Reproduce the stretch of the Flink forum reply below from "Amazing all issues" through "wants in Scala.", word for word.
[Text provided Boundary: Start]
Re: table toRetractStream missing last record and adding extra column (True)

Amazing all issues resolved in one go thanks Cheng , one issue though I can't write map.(_._2) to CSV looks like it doesn't support right now have to be TextFile.

below is a full code if someone wants in Scala.

Git Code is here:-

https://github.com/kali786516/FlinkStreamAndSql

package com.aws.examples.kinesis.consumer.transactionExampleScala

import java.util.Properties
import com.amazonaws.auth.DefaultAWSCredentialsProviderChain
import com.aws.examples.kinesis.consumer.TransactionExample.TransactionJsonClass
import com.google.gson.Gson
import org.apache.flink.api.common.functions.MapFunction
import org.apache.flink.api.common.serialization.SimpleStringSchema
import org.apache.flink.types.Row
import org.apache.flink.streaming.api.scala.{DataStream, StreamExecutionEnvironment}
import org.apache.flink.table.api.scala.StreamTableEnvironment
import org.apache.flink.streaming.connectors.kinesis.FlinkKinesisConsumer
import org.apache.flink.streaming.connectors.kinesis.config.{AWSConfigConstants, ConsumerConfigConstants}
import org.apache.flink.api.scala._
import org.apache.flink.table.api.scala._
import java.sql.{DriverManager, Time}
import org.apache.flink.api.common.typeinfo.TypeInformation
import org.apache.flink.core.fs.{FileSystem, Path}

object TransactionScalaTest {

  /*
  extends RetractStreamTableSink[Row]
  override def configure(strings: Array[String], typeInformations: Array[TypeInformation[_]]): TableSink[tuple.Tuple2[lang.Boolean, Row]] = ???

  override def getFieldNames: Array[String] = ???

  override def getFieldTypes: Array[TypeInformation[_]] = ???

  override def emitDataStream(dataStream: DataStream[tuple.Tuple2[lang.Boolean, Row]]): Unit = ???

  override def getOutputType: TupleTypeInfo[tuple.Tuple2[lang.Boolean, Row]] = super.getOutputType

  override def getRecordType: TypeInformation[Row] = ???

   */

  def main(args: Array[String]): Unit = {



    // set up the streaming execution environment
    val env = StreamExecutionEnvironment.getExecutionEnvironment
    //env.enableCheckpointing(10000)

    val tEnv: StreamTableEnvironment = StreamTableEnvironment.create(env)
[Text provided Boundary: End]
[Available data Boundary: Start]
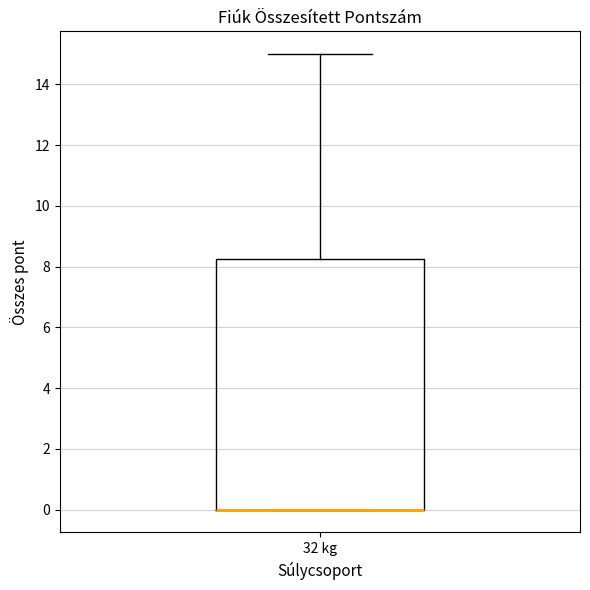

Where does the upper whisker of the box for 32 kg end on the y-axis? The values are not printed on the chart, so give them approximately, as read against the axis.

15.0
[Available data Boundary: End]
### [Result of the task]
Amazing all issues resolved in one go thanks Cheng , one issue though I can't write map.(_._2) to CSV looks like it doesn't support right now have to be TextFile.

below is a full code if someone wants in Scala.